§ **ARTICLE**:
## BEGIN
Julian Raphael Nathaniel Joseph OBE (born 11 May 1966) is a British jazz pianist, bandleader, composer, arranger, and broadcaster. He has worked solo, in his big band, trio, quartet, forum project band or electric band.

Biography

Joseph was born in London and attended Allfarthing Primary School and Spencer Park Secondary School in Wandsworth. He graduated in composition from Berklee College of Music in 1989.

Joseph works in both contemporary and traditional situations with his music. He is also active in jazz education helping to form the jazz syllabus for the Associated Board of the Royal Schools of Music in Great Britain.
 
Starting with his first album The Language of Truth in 1991, Joseph has six albums, one single, and one soundtrack to his credit, and has focused on live performance, composing, broadcasting and teaching. He performed at the 2003 London Jazz Festival and also hosts several radio shows on BBC Radio 3, including Jazz Line-up and Jazz Legends. He has also made two jazz television series for Meridian, a jazz series for Sky TV's Artsworld Channel and the documentary A Festival of Jazz Piano (2006) for BBC Television in Wales directed by Celia Lowenstein.
## END
§ **DATA EXCERPT**:
## BEGIN
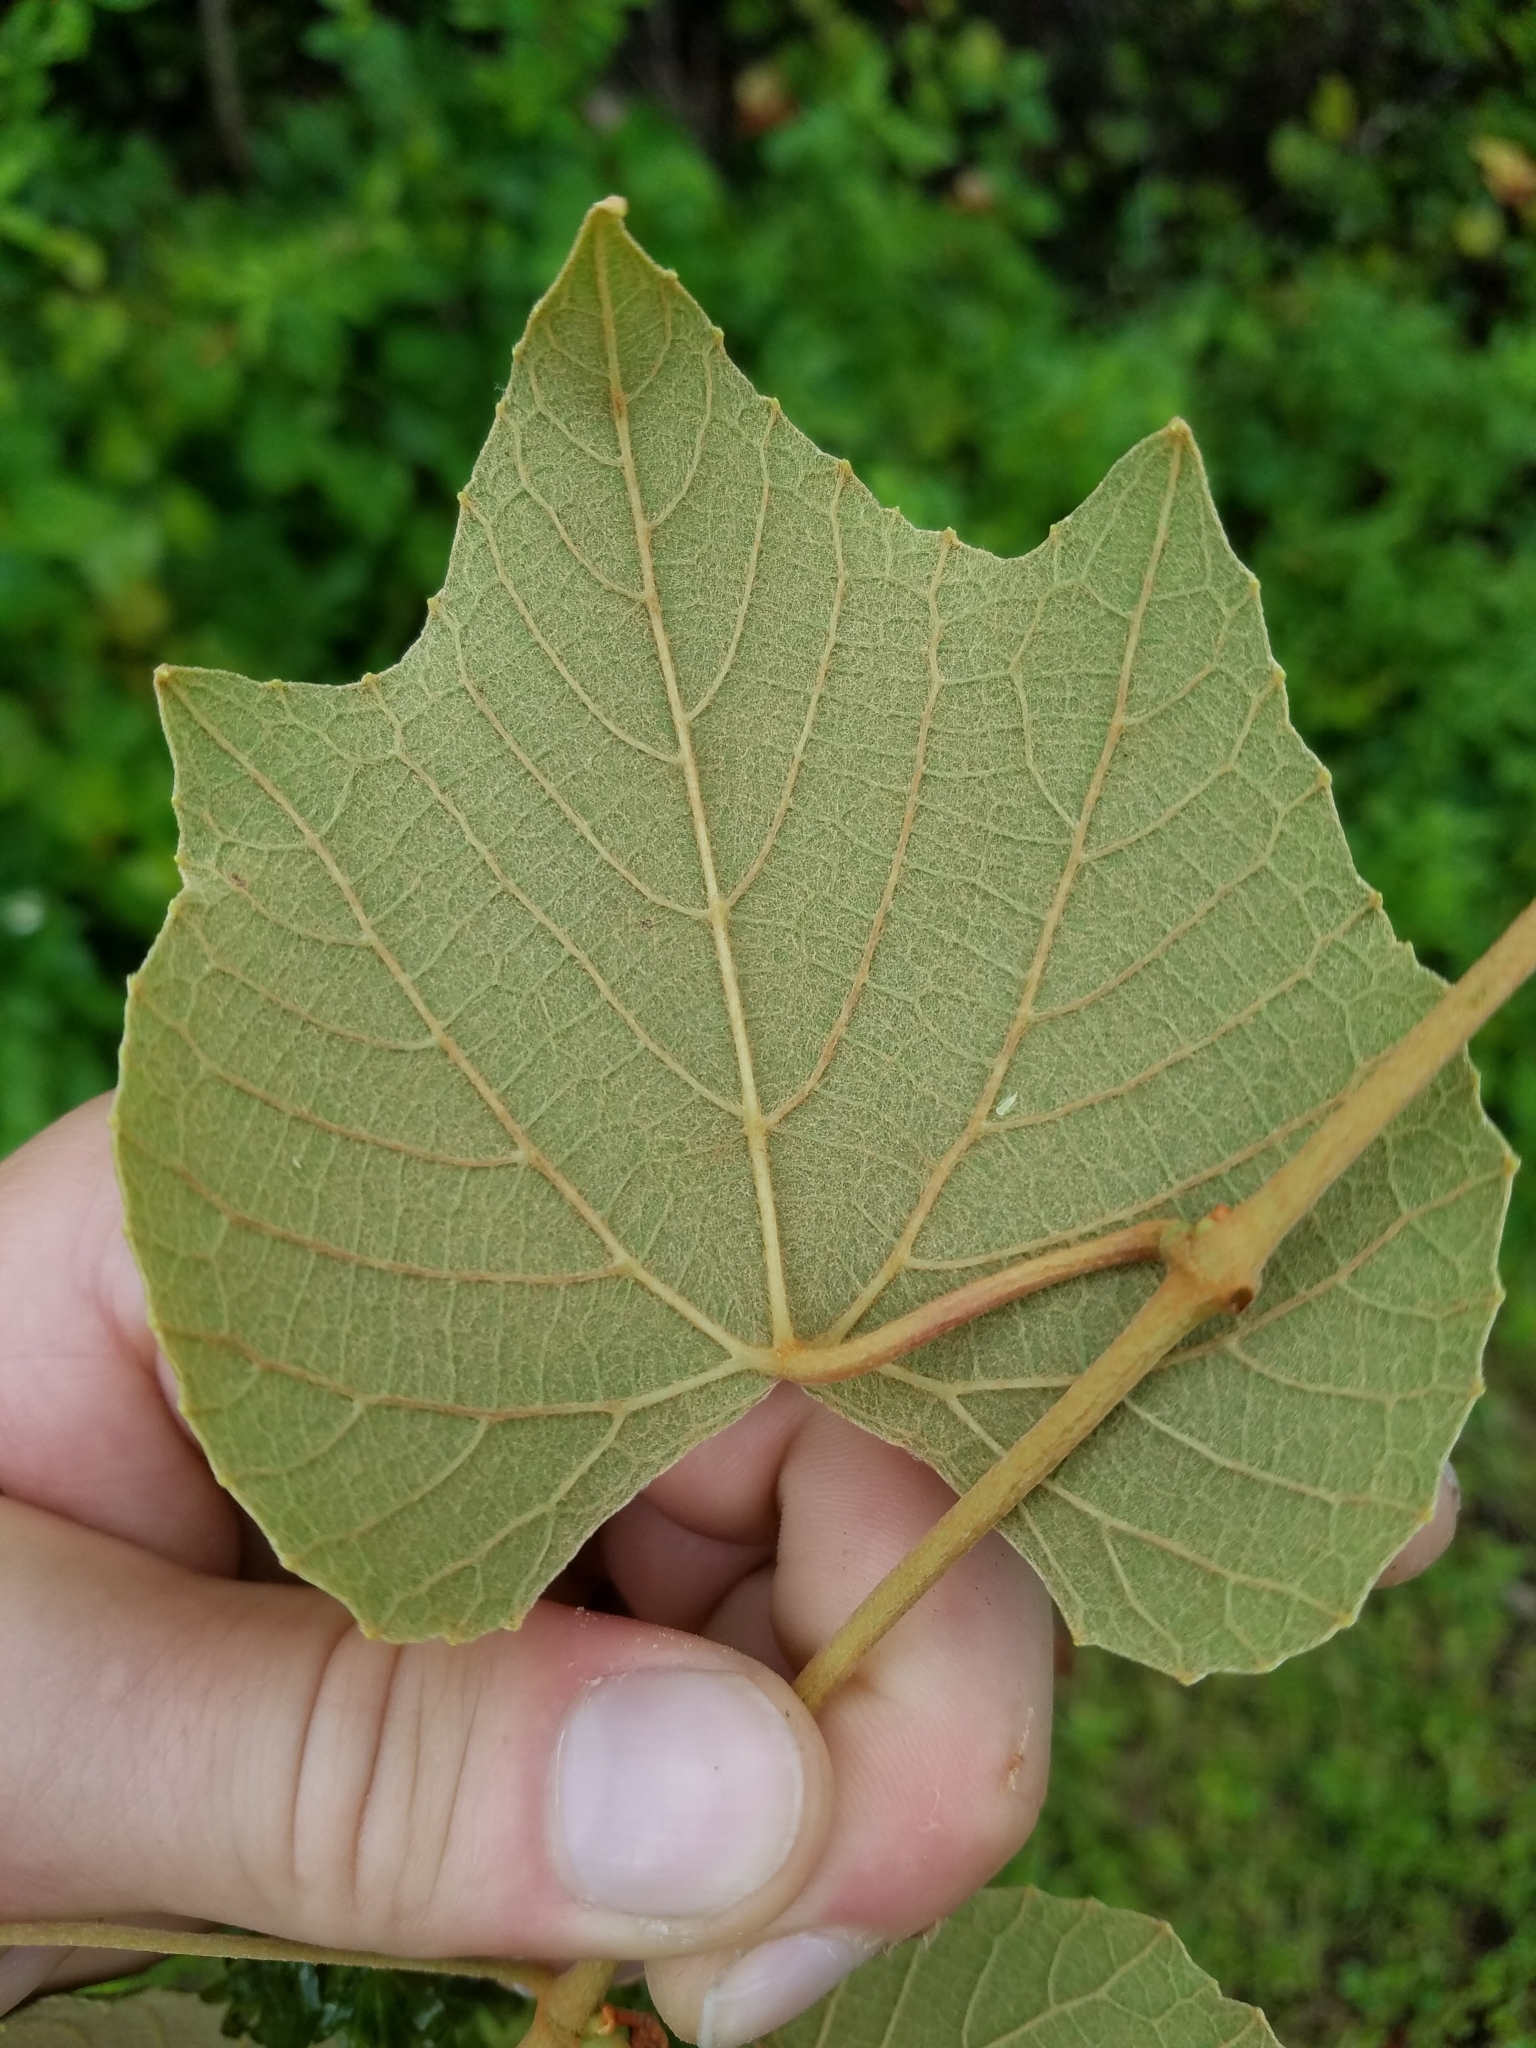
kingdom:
## END
§ **PROBLEMS AND TASKS**:
A – According to the Julian Joseph biography, in what year did he graduate in composition from Berklee College of Music?
B – Extend the Julian Joseph biography beyond its final sentence.

§ **IN RESPONSE**:
A – 1989

B –
In September 2010, Joseph was interviewed by Bruce Lindsay, a jazz critic from All About Jazz, who wrote: "Julian Joseph is something of a jazz master of all trades." October that year, Joseph was presented with a BASCA Gold Badge Award in merit for his unique contribution to music.

Joseph founded the Julian Joseph Jazz Academy in January 2013 in London. The Academy encourages young musicians in the development of jazz technique and understanding. Tutors include Tony Kofi and Byron Wallen.

Joseph is also a trustee and vice-president of the National Youth Jazz Collective.

In the 2018 Queen's Birthday Honours list he was appointed an OBE for services to music.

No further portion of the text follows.